MELBOURNE.- Jitish Kallat: Circa is Kallats first solo exhibition in an Australian museum. Following the reflective nature of his recent projects, this exhibition is conceived as an evolving narrative; an experiment of multiple interventions across several spaces within the
Ian Potter Museum of Art. During the course of six months from October 2012 to April 2013, some works will appear for a few days, while others remain on display until the end of the exhibition. Still others await conception when the departure of interventions makes space for them as part of an evolving entry and exit of ideas. Chance, contingency and contagion each play a key role in the development of this shape-shifting project. One utterance infects another so that procreating possibilities give rise to a tentative, evolving, dispersed and inconclusive oration in several parts of the museum.
Kallats works are set in playful and poetic conversation with the Ian Potter Museum of Arts atypical architecture and the broad time-scale of the exhibition program, which simultaneously presents art from the Neolithic period to the present day. With the concept of time at the heart of the project, Kallats interventions include a 120-part sculpture titled Circa, which evokes bamboo scaffolding; two interventions using mirrors titled, Footnote (mirror 1) andFootnote (mirror 2); drawings on the glass of museum vitrines; a video projection on the Potters facade; and sound and inscriptions of found text on the walls of the gallery.
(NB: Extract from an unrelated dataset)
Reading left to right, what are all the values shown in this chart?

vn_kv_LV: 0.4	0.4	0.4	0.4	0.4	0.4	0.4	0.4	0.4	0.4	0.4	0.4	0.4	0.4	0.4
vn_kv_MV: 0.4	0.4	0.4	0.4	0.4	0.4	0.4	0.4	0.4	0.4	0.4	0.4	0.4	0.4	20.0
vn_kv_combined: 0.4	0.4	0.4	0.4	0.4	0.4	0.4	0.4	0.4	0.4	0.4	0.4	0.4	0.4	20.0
Kallats interventions in the Classics and Archaeology Gallery are installed in relation to a display of ancient Indian carved stone sculptures and colonial-era maps from the University of Melbourne as well as private collections.
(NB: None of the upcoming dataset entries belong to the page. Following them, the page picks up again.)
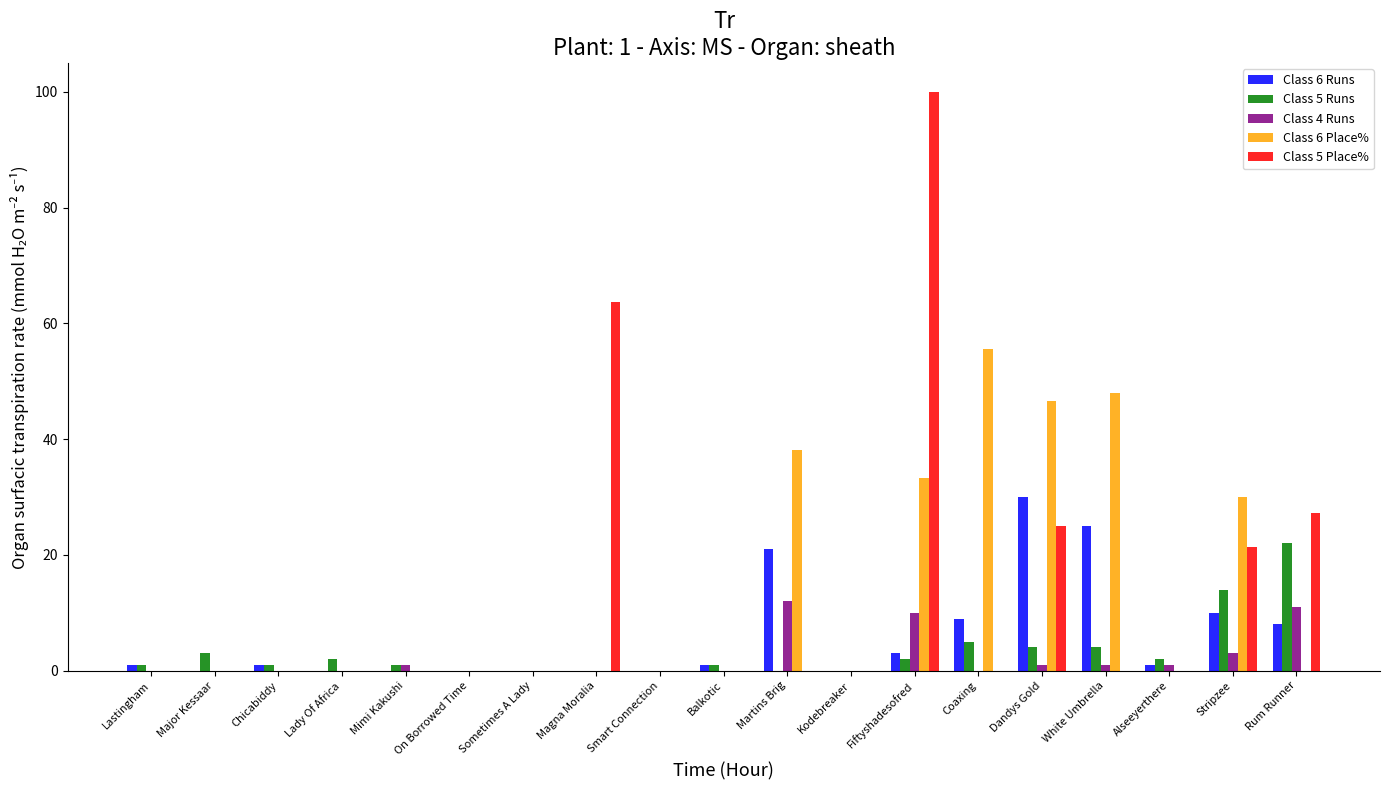

At which category is the sum across all series the highest?

Fiftyshadesofred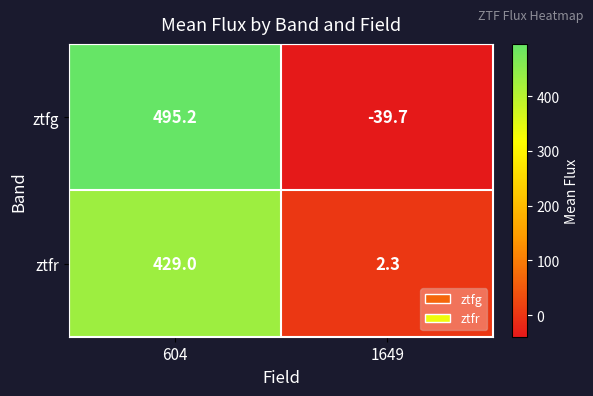

Which series has the largest total across all categories?

ztfg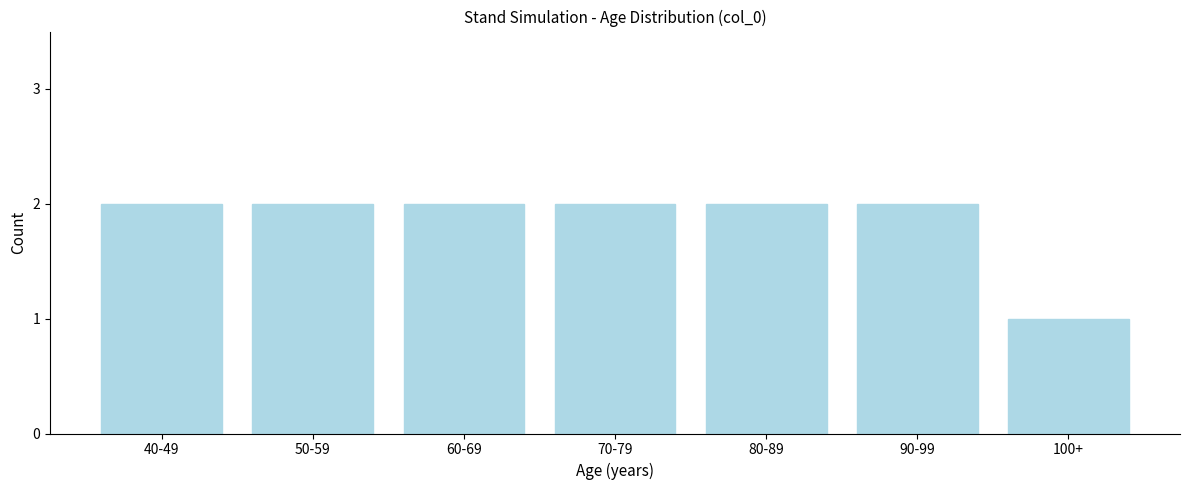

Reading left to right, what are all the values shown in this chart?

2	2	2	2	2	2	1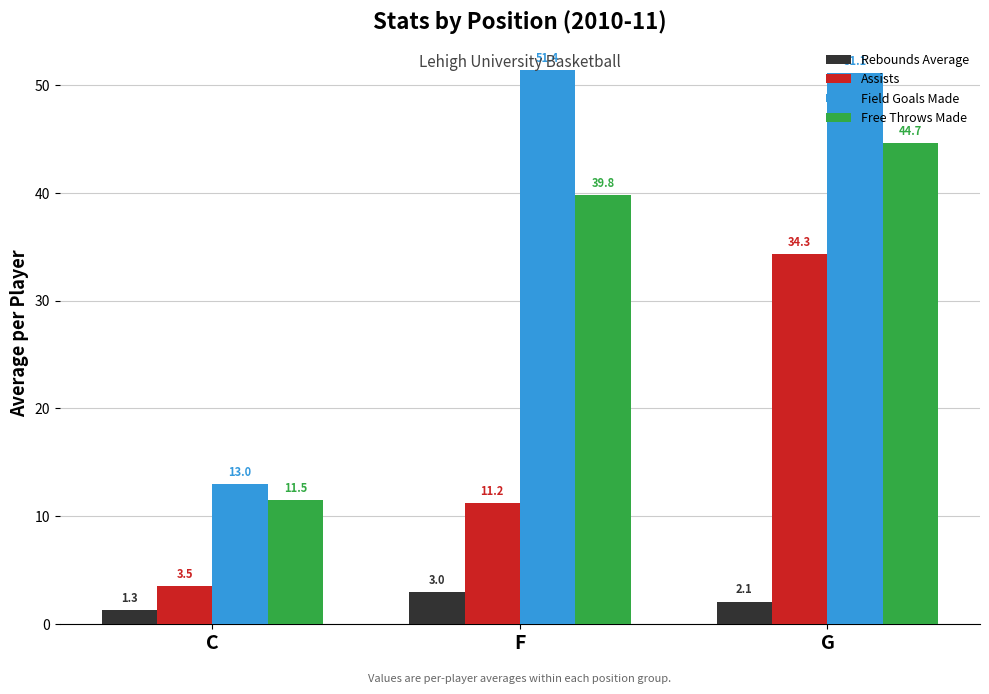

Is it true that Assists equals 34.3 at G?

True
Jitish Kallats work has been exhibited at Australian museums and institutions including the Art Gallery of New South Wales (Sydney), the Queensland Art Gallery/Gallery of Modern Art (Brisbane), and Gallery 4A (Sydney). In Australia, Kallat has held two solo exhibitions at Gallery Barry Keldoulis (Sydney, 2006); and at Sherman Contemporary Art Foundation (Sydney, 2009).
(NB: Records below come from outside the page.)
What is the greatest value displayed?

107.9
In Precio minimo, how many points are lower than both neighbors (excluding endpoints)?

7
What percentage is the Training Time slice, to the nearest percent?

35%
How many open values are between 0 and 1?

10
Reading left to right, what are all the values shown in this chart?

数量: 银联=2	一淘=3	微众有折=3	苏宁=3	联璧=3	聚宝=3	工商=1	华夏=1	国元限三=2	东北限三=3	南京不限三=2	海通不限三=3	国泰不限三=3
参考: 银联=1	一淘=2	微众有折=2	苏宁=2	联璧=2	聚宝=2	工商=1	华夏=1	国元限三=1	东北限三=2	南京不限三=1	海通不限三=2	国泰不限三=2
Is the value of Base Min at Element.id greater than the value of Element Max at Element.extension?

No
Born in 1974, the internationally acclaimed artist Jitish Kallat lives and works in Mumbai, India. On 11 September 2010, Kallat presented his landmark solo exhibition, Public notice 3, at the Art Institute of Chicago. The exhibition was the first major presentation of Kallats work in America. His site-specific work brought together two events: the terrorist attacks on the World Trade Center and Pentagon, and the First World Parliament of Religions which took place on 11 September 1893 in the Art Institute of Chicago building. The First World Parliament of Religions included a speech by Swami Vivekananda, which promoted religious tolerance and influenced a deeper understanding of Hinduism in America.
In 2011, Kallat presented Fieldnotes: tomorrow was here yesterday, an important project that explored the history and architecture of the Dr Bhau Daji Lad Museum in Mumbai, one of the oldest museums in India. Fieldnotes was curated by Dr Tasneem Mehta.